Sanders, a self-described socialist and critic of the status quo, has built his underdog campaign on blunt talk about the nation's economy, health-care and the selling of our political system to the highest bidders.
In addition to advocating a $15-dollar-an-hour national minimum wage and raising taxes on the rich and on Wall Street, Sanders supports a government-led jobs program to fix the nation's infrastructure (mainly roads and bridges), a single-payer health care system, an expansion of Social Security benefits and debt-free college (not universal free education, as some critics have tried to maintain, just education at a cost that realistically can be borne by the students).
Again, he is the flip-side of Trump, because Sanders is an outsider with a real message, where Trump is an outsider with nothing but an anti-message.

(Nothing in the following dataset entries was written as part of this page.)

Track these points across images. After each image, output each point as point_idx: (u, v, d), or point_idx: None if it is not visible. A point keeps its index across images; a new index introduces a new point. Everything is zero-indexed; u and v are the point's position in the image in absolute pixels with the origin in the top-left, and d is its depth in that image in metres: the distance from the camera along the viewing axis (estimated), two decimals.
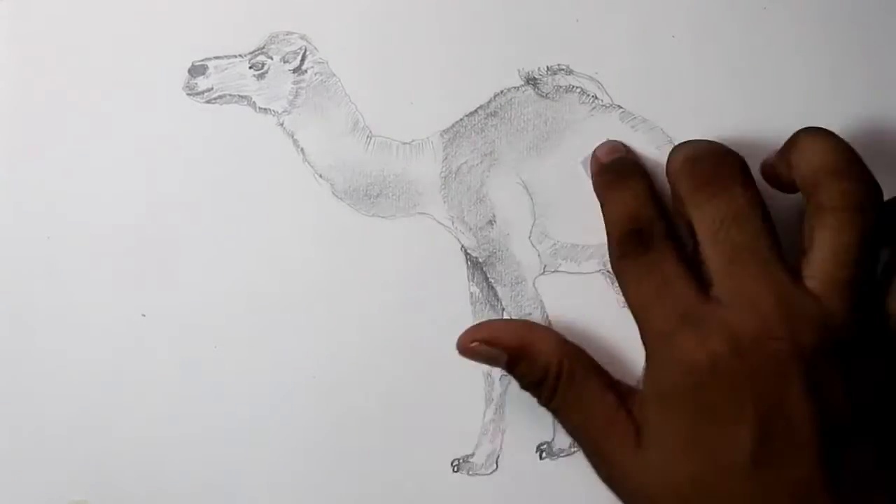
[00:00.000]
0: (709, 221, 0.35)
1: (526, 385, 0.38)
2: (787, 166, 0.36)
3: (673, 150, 0.38)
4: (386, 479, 0.42)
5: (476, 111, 0.42)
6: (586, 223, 0.42)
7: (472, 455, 0.42)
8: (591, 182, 0.41)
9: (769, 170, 0.38)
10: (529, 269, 0.42)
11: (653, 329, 0.35)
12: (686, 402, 0.33)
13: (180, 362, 0.42)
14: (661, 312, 0.35)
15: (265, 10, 0.43)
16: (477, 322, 0.40)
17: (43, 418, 0.42)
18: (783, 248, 0.35)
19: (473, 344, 0.38)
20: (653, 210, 0.37)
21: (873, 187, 0.34)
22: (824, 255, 0.33)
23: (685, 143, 0.39)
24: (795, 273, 0.34)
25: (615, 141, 0.41)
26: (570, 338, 0.40)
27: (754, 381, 0.32)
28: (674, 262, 0.35)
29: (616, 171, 0.40)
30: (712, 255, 0.34)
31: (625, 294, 0.37)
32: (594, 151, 0.41)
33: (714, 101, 0.42)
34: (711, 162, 0.36)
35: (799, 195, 0.37)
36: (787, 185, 0.37)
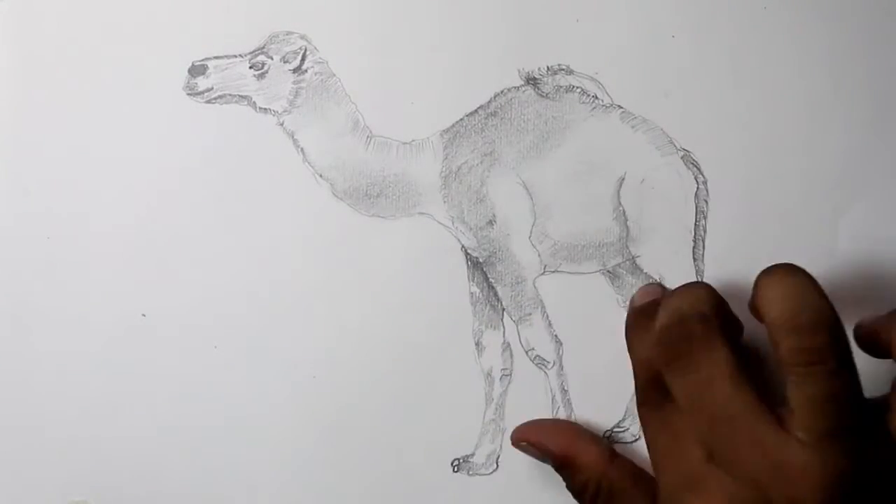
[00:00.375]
0: (685, 396, 0.35)
1: (569, 488, 0.39)
2: (879, 334, 0.36)
3: (661, 306, 0.37)
4: (386, 479, 0.42)
5: (476, 111, 0.42)
6: (586, 223, 0.42)
7: (472, 455, 0.42)
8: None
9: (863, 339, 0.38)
10: (529, 269, 0.42)
11: (663, 485, 0.36)
12: None
13: (180, 362, 0.42)
14: (671, 470, 0.35)
15: (265, 10, 0.43)
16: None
17: (43, 418, 0.42)
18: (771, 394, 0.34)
19: (522, 444, 0.40)
20: None
21: (830, 336, 0.33)
22: (799, 409, 0.33)
23: (666, 299, 0.37)
24: (782, 422, 0.33)
25: (653, 285, 0.41)
26: (570, 337, 0.40)
27: None
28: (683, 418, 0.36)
29: (647, 314, 0.38)
30: (697, 425, 0.34)
31: (646, 440, 0.38)
32: (632, 296, 0.40)
33: (714, 100, 0.42)
34: (678, 332, 0.35)
35: None
36: (880, 352, 0.37)
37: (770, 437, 0.33)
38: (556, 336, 0.42)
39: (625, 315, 0.40)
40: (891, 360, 0.36)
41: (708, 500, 0.33)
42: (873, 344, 0.37)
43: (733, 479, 0.33)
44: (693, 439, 0.35)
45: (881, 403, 0.35)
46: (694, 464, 0.34)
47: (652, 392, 0.37)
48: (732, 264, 0.42)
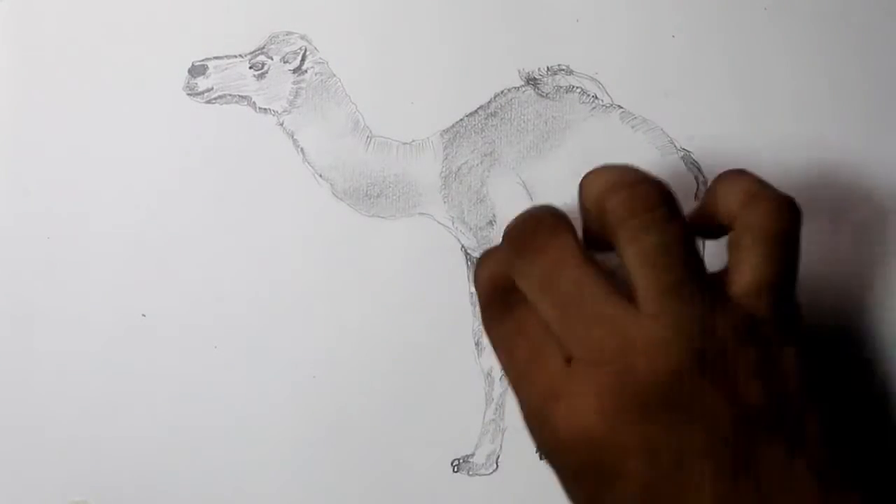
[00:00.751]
0: (536, 284, 0.34)
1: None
2: (711, 209, 0.36)
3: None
4: (386, 479, 0.42)
5: (476, 111, 0.42)
6: None
7: (472, 455, 0.42)
8: None
9: (695, 222, 0.37)
10: None
11: (526, 402, 0.34)
12: (573, 475, 0.33)
13: (180, 362, 0.42)
14: (531, 382, 0.34)
15: (265, 10, 0.43)
16: (477, 322, 0.40)
17: (43, 418, 0.42)
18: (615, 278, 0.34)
19: None
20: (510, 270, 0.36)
21: (655, 187, 0.33)
22: (635, 269, 0.33)
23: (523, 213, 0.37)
24: (630, 300, 0.33)
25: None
26: None
27: (627, 436, 0.32)
28: (536, 322, 0.35)
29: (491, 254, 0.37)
30: (550, 314, 0.34)
31: (501, 363, 0.36)
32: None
33: (714, 101, 0.42)
34: (526, 224, 0.35)
35: None
36: (714, 230, 0.37)
37: (619, 312, 0.32)
38: None
39: None
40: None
41: (572, 403, 0.32)
42: (708, 221, 0.36)
43: (593, 370, 0.32)
44: (548, 343, 0.34)
45: (719, 274, 0.35)
46: (553, 371, 0.33)
47: (498, 304, 0.36)
48: None
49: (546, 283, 0.34)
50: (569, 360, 0.33)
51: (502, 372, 0.39)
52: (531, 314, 0.34)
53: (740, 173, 0.36)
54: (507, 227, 0.36)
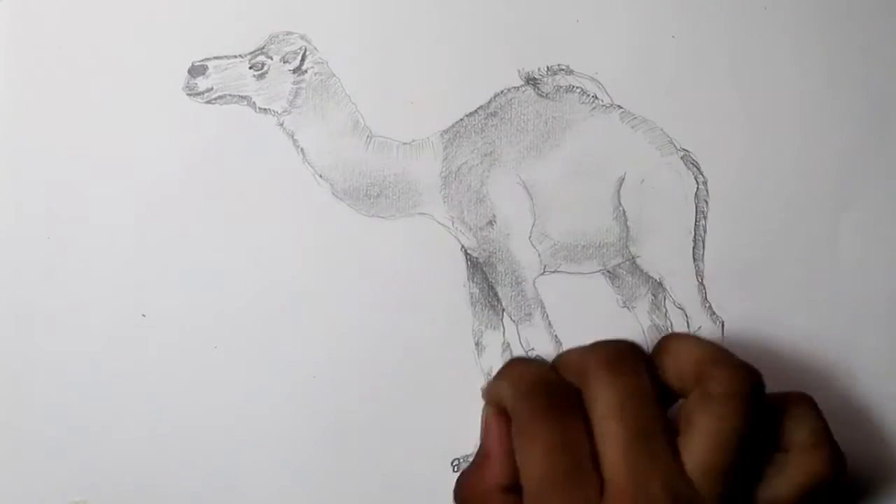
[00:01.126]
0: (616, 397, 0.34)
1: None
2: (662, 377, 0.36)
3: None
4: (386, 479, 0.42)
5: (476, 111, 0.42)
6: (586, 223, 0.42)
7: (472, 455, 0.42)
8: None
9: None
10: (529, 269, 0.42)
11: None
12: None
13: (180, 362, 0.42)
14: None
15: (265, 10, 0.43)
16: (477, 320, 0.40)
17: (43, 418, 0.42)
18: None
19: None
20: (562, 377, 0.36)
21: (756, 373, 0.34)
22: (705, 441, 0.33)
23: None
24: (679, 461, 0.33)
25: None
26: (570, 337, 0.40)
27: None
28: (584, 439, 0.34)
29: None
30: (615, 431, 0.34)
31: (523, 462, 0.34)
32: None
33: (714, 101, 0.42)
34: (617, 348, 0.35)
35: None
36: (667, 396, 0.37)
37: (675, 465, 0.33)
38: (556, 336, 0.42)
39: (625, 315, 0.40)
40: None
41: None
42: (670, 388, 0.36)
43: (630, 498, 0.33)
44: (589, 464, 0.33)
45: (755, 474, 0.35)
46: (589, 498, 0.33)
47: (548, 403, 0.35)
48: (732, 264, 0.42)
49: (623, 408, 0.34)
50: (600, 489, 0.33)
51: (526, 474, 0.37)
52: (581, 429, 0.34)
53: (694, 338, 0.36)
54: (593, 345, 0.36)
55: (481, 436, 0.37)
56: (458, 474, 0.37)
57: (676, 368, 0.35)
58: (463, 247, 0.42)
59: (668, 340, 0.36)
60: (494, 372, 0.42)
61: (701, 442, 0.33)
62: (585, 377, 0.34)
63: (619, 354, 0.35)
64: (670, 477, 0.33)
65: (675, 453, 0.33)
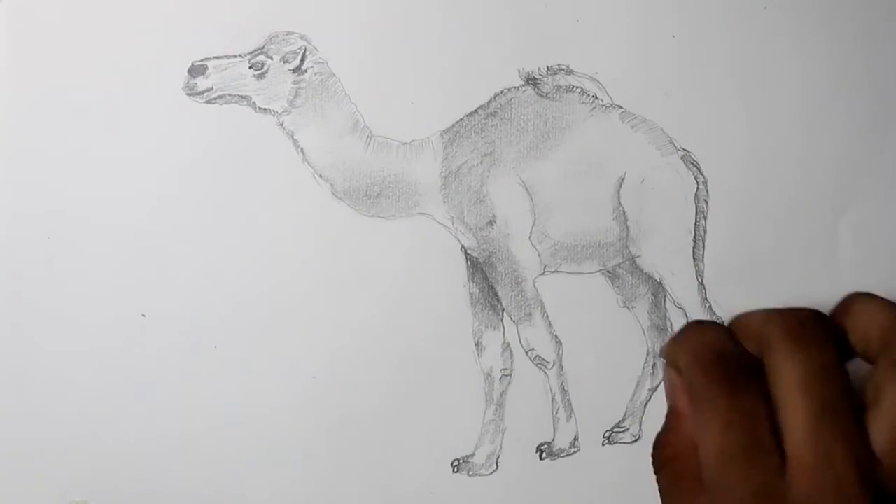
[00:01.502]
0: (801, 371, 0.33)
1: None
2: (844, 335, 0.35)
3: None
4: (386, 479, 0.42)
5: (476, 111, 0.42)
6: (586, 223, 0.42)
7: (472, 455, 0.42)
8: None
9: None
10: (529, 270, 0.42)
11: (730, 498, 0.34)
12: None
13: (180, 362, 0.42)
14: (740, 481, 0.33)
15: (265, 10, 0.43)
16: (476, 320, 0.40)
17: (43, 418, 0.42)
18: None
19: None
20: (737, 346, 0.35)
21: None
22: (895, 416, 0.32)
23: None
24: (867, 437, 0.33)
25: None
26: (570, 337, 0.40)
27: None
28: (764, 412, 0.33)
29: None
30: (799, 406, 0.33)
31: (700, 435, 0.35)
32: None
33: (714, 101, 0.42)
34: (801, 316, 0.35)
35: None
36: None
37: (864, 442, 0.32)
38: (556, 336, 0.42)
39: (624, 314, 0.40)
40: None
41: None
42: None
43: (818, 479, 0.32)
44: (770, 437, 0.33)
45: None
46: (771, 470, 0.32)
47: (726, 375, 0.34)
48: (732, 264, 0.42)
49: (807, 383, 0.33)
50: (782, 466, 0.32)
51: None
52: (761, 403, 0.33)
53: (882, 301, 0.34)
54: (775, 312, 0.35)
55: (667, 395, 0.36)
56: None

Trump has no political program beyond his disdain for the rest of the Republican field of candidates and his certitude that the voters were all addicted viewers of his pathetic television series, "The Apprentice," and will vote for him or they'll all be fired.
Another Trump-like aspect of Bernie is that he can draw huge crowds of people to see and hear him deliver his message. Last July in Madison, Wisconsin, at a rally that pulled in more than 100,000, Sanders incredulously announced that it was the biggest such event of its kind in the 2016 presidential race up until then. Which it was.
Trump also draws huge numbers, but only because he is so outrageous that people hang on his every word in the hopes he will do something wild and wicked. They don't come to learn from Trump, they come to see his act, sort of like crowds at a circus hoping to see the lion eat the head of the lion-tamer.
At that rally in July, held at what once was known as the Dane County Coliseum but now is called the Alliant Energy Center (can you say, corporate hegemony over all we see and do?), Sanders openly declared, "This campaign is about creating a political revolution in America."
And if he were to win the election and follow through on his rhetoric, it could be exactly that, offering the first step in a campaign to give this country back to the people as a whole, rather than continue to cede control to a lying class of political hacks and self-interested hucksters from both parties.
Of course, we've been here before.
When Barack Obama burst onto the political scene in 2007, he was a one-term U.S. Senator from Illinois, kind of like Abraham Lincoln was about 150 years earlier. Obama mostly was known for having given a rousing keynote address at the Democratic National Convention three years earlier.
He made all the right social-welfare noises, pushed all the right progressive buttons, and he's black — all of which made him the instant darling of the left and gradually won over the middle (in political slide-rule terms).
But he failed to live up to the promise of his candidacy, for some reasons of his own and for many, many reasons outside his control.
Would Bernie Sanders be able to do any better, given the corrupt political realities of our times?
I don't know, but it sure couldn't hurt to find out.